The tradeoff between compressed debug sections and using SHF_ALLOC|SHF_COMPRESSED is quite similar.
When a symbolizer or debugger loads the compressed debug information, it needs to allocate a memory chunk to hold the decompressed content instead of memory mapping the content from the disk.
Why do some people accept this tradeoff? Well, they may prioritize file size and consider debugging as an infrequent operation, or they simply accept this inefficiency.
I understand that SHF_ALLOC|SHF_COMPRESSED sections create an additional copy in the memory image, which can be seen as wasteful.
However, this portion is read-only and accessed on-demand. It’s not significantly different from when a program has an internal symbolizer that performs introspection (opening itself, parsing section headers, finding debug sections); sanitizers support such an internal symbolizer.

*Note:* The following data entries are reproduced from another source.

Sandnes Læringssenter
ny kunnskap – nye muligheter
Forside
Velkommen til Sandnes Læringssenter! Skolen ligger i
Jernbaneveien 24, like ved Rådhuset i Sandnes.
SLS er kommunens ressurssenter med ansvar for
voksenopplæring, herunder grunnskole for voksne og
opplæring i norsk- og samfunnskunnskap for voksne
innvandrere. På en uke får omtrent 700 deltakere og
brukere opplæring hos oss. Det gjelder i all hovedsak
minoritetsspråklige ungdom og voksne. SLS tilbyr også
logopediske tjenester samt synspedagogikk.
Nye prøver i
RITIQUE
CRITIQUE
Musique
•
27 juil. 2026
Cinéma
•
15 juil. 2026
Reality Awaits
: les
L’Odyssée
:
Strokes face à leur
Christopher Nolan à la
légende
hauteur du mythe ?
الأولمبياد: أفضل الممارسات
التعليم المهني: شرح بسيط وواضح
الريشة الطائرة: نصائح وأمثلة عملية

Q: Why not switch to non-ALLOC SHF_COMPRESSED?
I believe that SHF_ALLOC has two primary use cases:
- replace runtime introspection (opening its own file, parsing section headers, parsing section content) with inspecting the content between the encapsulation symbols
- prevent strip/llvm-strip from stripping the sections
Q: Is there any restriction for SHF_ALLOC|SHF_COMPRESSED sections?
Runtime library’s decompression and “relocation” operation imposes certain limitations on use cases. For instance, it would not be possible to define a symbol relative to an input section if its absolute address is significant, as the “relocation” of the section would nullify the absolute address. However, label differences within the output section would still be permissible.
In my prototype, I try to compute the output section size once, expect that it does not change, and give an error if it does change due to certain linker script constructs.
Q: What should PE/COFF, Mach-O, wasm, XCOFF do?
I wish that they have a generic compression feature as well:) Based on my observation, there are ELF users who have exceptionally large executables and prioritize compression. In the long term, I wish that object file format vendors who have users caring about compression provide compression at the object file format level, not add more compression code to various compiler instrumentation features.